Lido is a liquid staking solution built on Ethereum. Launched in December 2020, Lido has established itself as a mainstay DeFi project. Lido prides itself on its approach to transparency and security, and Lido contributors strive to deliver the best-in-class staking solution to users.
Amongst other things, this translates to:
Open-source development work & continuous review of all code.
Committee of elected, best-in-class validators to minimise slashing risk.
Use of non-custodial staking service to mitigate counter-party risk.
Use of DAO for governance decisions to manage risk factors.
Lido audits can be found in more detail here.
Risks of staking with Lido
The Lido DAO is driven to mitigate above risks and eliminate them entirely to the extent possible. Despite this, a number of potential risks still exist when staking ETH using Lido:
Smart contract security
There is an inherent risk that Lido could contain a smart contract vulnerability or bug. The Lido code is open-sourced, audited and covered by an extensive bug bounty program to minimise this risk.

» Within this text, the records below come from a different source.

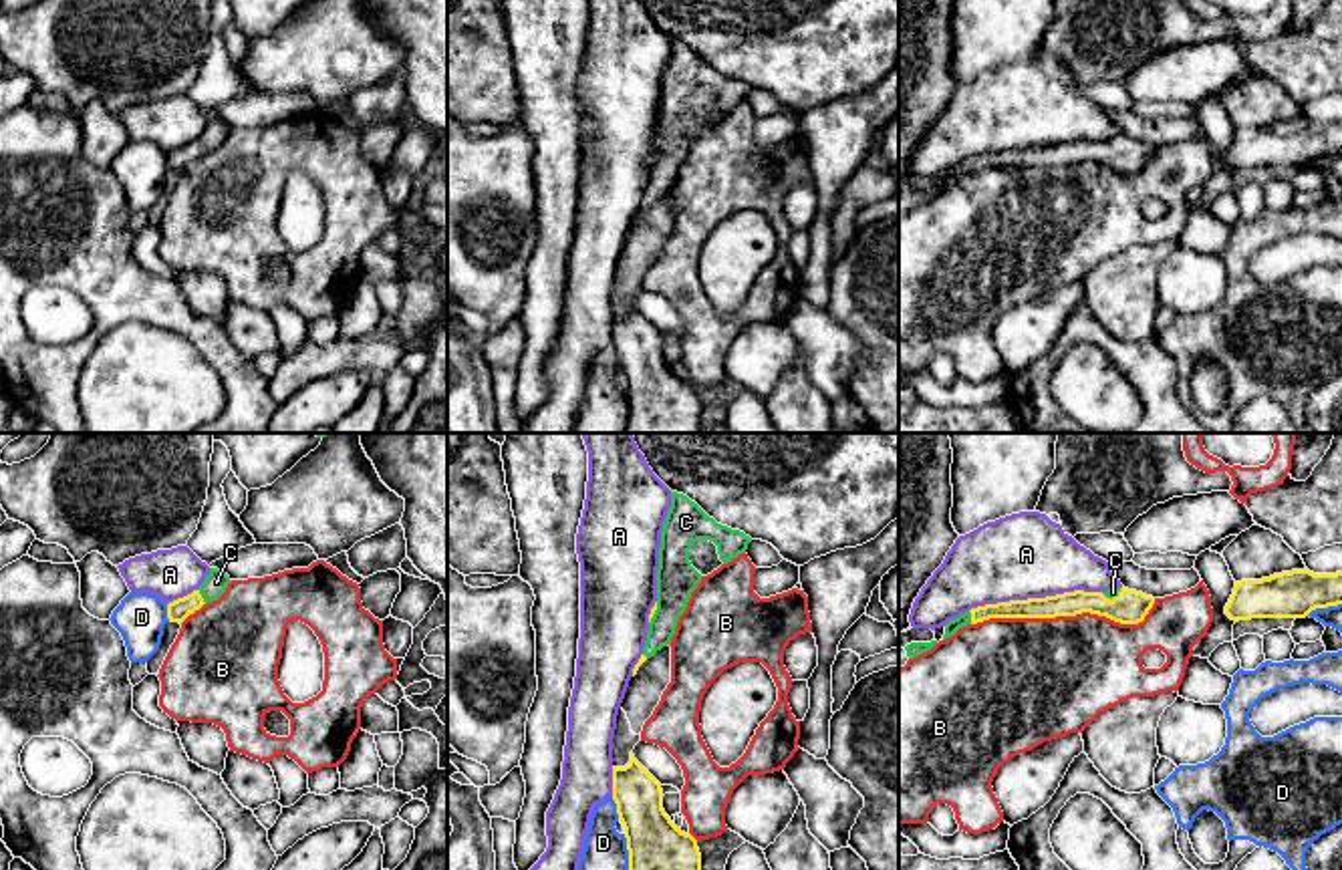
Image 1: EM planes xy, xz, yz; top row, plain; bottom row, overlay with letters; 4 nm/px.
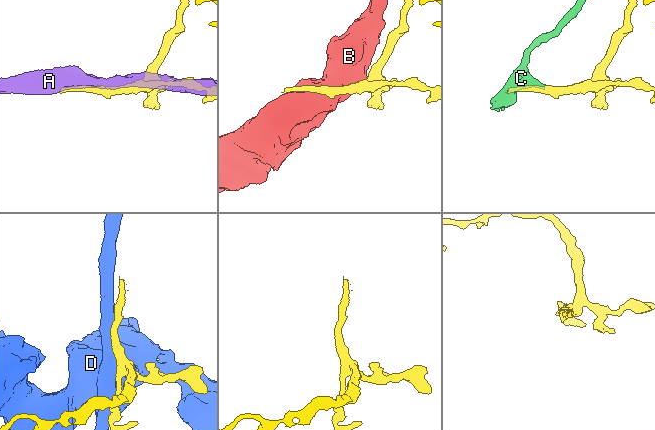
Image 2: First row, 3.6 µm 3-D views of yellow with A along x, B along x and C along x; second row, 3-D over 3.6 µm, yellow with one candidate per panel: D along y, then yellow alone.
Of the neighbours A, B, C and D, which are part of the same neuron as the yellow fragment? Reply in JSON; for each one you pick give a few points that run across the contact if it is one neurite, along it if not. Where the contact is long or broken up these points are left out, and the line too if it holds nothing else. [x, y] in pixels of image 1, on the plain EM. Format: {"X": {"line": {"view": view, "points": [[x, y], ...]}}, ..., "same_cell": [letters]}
{"same_cell": ["C"]}

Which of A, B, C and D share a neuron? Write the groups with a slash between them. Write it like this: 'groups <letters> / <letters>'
groups A / B / C / D

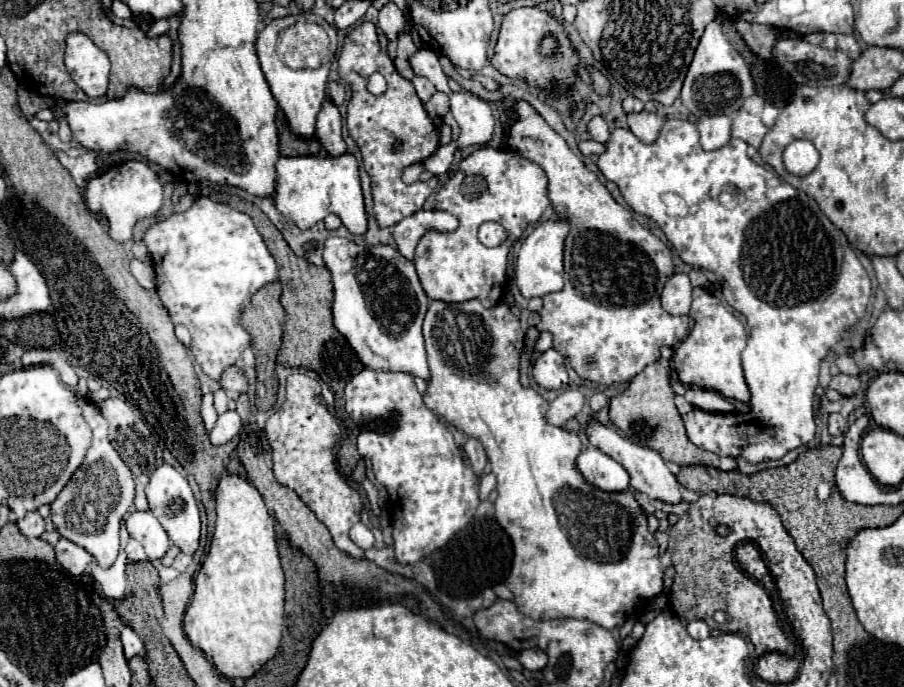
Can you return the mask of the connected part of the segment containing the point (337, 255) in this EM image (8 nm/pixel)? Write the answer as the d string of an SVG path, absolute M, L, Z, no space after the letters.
M331 236L323 248L323 260L333 276L333 322L347 338L357 358L377 372L405 372L429 382L421 324L429 298L421 288L415 266L397 248L357 246L355 242Z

Lido is built atop experimental technology under active development, and there is no guarantee that ETH has been developed error-free. Any vulnerabilities inherent to ETH brings with it slashing risk, as well as stETH fluctuation risk.
The value of stETH is built around the staking rewards associated with the Ethereum beacon chain. If ETH fails to reach required levels of adoption we could experience significant fluctuations in the value of ETH and stETH.
ETH validators risk staking penalties, with up to 100% of staked funds at risk if validators fail. To minimise this risk, Lido stakes across multiple professional and reputable node operators with heterogeneous setups, with additional mitigation in the form of insurance that is paid from Lido fees.
stETH price risk
Users risk an exchange price of stETH which is lower than inherent value due to withdrawal restrictions on Lido, making arbitrage and market-making impossible.